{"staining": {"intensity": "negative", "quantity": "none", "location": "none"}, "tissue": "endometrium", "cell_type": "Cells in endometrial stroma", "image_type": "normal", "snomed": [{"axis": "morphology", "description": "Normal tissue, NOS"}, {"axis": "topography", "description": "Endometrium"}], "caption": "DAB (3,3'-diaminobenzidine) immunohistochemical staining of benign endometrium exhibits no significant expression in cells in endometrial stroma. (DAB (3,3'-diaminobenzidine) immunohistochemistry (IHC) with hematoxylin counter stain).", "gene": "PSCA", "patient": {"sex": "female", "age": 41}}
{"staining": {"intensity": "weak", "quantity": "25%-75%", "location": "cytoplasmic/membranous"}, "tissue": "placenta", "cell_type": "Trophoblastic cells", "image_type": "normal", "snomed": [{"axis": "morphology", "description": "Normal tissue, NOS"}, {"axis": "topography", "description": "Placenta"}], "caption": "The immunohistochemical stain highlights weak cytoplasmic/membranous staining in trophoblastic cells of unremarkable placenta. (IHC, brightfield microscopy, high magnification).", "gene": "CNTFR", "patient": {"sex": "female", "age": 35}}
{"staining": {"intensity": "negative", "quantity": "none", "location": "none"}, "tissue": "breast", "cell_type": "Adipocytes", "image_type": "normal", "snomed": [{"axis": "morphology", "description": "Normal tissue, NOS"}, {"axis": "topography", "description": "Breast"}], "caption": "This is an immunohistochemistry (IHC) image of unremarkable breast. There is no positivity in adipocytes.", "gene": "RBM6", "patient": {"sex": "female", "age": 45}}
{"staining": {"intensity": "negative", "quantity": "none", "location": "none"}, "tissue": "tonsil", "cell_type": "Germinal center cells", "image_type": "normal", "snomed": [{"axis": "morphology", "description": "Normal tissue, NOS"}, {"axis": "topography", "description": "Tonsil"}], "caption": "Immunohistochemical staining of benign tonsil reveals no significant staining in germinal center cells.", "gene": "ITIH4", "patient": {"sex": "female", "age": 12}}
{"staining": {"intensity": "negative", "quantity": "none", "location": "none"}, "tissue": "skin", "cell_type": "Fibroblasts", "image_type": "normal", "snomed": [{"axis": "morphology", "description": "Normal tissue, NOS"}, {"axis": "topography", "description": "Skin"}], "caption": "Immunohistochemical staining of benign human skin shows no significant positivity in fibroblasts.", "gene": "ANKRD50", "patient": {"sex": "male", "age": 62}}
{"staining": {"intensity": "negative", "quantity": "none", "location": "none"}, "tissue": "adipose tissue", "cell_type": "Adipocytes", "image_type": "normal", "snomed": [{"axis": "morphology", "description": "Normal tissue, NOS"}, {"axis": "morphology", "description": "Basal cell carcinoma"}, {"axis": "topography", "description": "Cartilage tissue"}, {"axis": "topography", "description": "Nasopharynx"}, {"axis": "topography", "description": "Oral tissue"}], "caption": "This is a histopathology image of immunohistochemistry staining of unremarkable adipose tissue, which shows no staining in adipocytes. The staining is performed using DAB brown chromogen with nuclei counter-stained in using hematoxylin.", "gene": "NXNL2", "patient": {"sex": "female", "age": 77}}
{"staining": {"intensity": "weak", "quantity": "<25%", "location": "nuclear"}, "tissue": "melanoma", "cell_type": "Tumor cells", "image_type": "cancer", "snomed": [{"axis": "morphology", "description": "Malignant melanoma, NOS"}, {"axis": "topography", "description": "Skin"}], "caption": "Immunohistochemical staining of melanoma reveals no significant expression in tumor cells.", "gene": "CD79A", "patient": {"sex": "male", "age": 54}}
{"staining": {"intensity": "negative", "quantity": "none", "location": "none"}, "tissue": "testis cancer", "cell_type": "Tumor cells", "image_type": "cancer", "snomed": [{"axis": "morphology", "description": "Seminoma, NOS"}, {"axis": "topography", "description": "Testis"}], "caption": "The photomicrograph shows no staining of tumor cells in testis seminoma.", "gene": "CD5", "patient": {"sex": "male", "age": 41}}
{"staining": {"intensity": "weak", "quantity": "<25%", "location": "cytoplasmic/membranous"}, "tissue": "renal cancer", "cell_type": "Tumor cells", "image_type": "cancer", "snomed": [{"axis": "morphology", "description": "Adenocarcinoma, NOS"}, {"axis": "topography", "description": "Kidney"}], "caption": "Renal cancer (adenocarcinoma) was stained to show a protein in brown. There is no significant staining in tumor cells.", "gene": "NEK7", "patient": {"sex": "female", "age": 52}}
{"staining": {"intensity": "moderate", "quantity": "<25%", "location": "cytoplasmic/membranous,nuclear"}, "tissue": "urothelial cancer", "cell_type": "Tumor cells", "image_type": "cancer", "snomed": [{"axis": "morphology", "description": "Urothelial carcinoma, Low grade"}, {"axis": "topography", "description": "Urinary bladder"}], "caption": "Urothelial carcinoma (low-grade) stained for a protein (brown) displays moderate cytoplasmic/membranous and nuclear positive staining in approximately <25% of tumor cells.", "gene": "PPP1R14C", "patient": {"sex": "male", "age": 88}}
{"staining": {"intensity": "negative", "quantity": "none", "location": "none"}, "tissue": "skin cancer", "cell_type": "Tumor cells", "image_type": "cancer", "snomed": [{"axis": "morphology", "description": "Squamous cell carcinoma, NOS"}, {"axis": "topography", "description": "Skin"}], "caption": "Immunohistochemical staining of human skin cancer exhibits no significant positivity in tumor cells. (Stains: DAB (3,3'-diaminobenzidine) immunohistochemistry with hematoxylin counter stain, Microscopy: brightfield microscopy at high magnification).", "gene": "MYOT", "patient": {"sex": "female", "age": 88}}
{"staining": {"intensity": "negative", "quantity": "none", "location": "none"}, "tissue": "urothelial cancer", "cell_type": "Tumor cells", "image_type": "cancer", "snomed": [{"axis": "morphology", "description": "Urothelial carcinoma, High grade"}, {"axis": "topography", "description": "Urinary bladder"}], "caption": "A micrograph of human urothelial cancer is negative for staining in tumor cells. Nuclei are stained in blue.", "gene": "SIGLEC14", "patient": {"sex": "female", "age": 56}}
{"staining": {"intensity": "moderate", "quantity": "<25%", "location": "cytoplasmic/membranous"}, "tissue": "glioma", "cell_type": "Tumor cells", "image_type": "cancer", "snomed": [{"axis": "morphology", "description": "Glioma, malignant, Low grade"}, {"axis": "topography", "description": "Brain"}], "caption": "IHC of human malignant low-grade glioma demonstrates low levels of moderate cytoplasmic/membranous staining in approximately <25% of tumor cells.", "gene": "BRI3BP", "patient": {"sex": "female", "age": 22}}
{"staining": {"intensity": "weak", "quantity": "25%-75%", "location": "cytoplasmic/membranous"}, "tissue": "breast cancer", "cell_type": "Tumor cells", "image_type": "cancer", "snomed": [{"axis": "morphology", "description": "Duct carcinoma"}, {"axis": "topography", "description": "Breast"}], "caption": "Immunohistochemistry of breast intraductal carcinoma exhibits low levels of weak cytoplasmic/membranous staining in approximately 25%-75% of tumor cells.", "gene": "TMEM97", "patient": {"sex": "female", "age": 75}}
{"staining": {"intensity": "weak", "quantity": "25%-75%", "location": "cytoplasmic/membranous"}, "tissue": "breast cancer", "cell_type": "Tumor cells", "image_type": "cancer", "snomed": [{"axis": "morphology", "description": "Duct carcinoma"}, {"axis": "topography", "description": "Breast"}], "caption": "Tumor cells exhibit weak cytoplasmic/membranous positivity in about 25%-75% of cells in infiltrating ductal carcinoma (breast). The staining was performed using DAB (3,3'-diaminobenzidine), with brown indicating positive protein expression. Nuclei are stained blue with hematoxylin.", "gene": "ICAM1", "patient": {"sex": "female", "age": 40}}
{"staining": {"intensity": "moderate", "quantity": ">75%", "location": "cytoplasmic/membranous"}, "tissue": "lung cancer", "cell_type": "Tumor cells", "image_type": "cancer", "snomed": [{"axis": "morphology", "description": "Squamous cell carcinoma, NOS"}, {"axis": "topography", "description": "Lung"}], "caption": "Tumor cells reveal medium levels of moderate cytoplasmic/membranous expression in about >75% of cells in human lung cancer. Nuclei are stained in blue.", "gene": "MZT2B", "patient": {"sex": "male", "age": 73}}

PROBLEM DESCRIPTION ▸
From the records above, transcribe without alteration every line from the one with "is a histopathology" to the one with "photomicrograph shows no", inclusive.

ANSWER SPACE ▸
{"staining": {"intensity": "negative", "quantity": "none", "location": "none"}, "tissue": "adipose tissue", "cell_type": "Adipocytes", "image_type": "normal", "snomed": [{"axis": "morphology", "description": "Normal tissue, NOS"}, {"axis": "morphology", "description": "Basal cell carcinoma"}, {"axis": "topography", "description": "Cartilage tissue"}, {"axis": "topography", "description": "Nasopharynx"}, {"axis": "topography", "description": "Oral tissue"}], "caption": "This is a histopathology image of immunohistochemistry staining of unremarkable adipose tissue, which shows no staining in adipocytes. The staining is performed using DAB brown chromogen with nuclei counter-stained in using hematoxylin.", "gene": "NXNL2", "patient": {"sex": "female", "age": 77}}
{"staining": {"intensity": "weak", "quantity": "<25%", "location": "nuclear"}, "tissue": "melanoma", "cell_type": "Tumor cells", "image_type": "cancer", "snomed": [{"axis": "morphology", "description": "Malignant melanoma, NOS"}, {"axis": "topography", "description": "Skin"}], "caption": "Immunohistochemical staining of melanoma reveals no significant expression in tumor cells.", "gene": "CD79A", "patient": {"sex": "male", "age": 54}}
{"staining": {"intensity": "negative", "quantity": "none", "location": "none"}, "tissue": "testis cancer", "cell_type": "Tumor cells", "image_type": "cancer", "snomed": [{"axis": "morphology", "description": "Seminoma, NOS"}, {"axis": "topography", "description": "Testis"}], "caption": "The photomicrograph shows no staining of tumor cells in testis seminoma.", "gene": "CD5", "patient": {"sex": "male", "age": 41}}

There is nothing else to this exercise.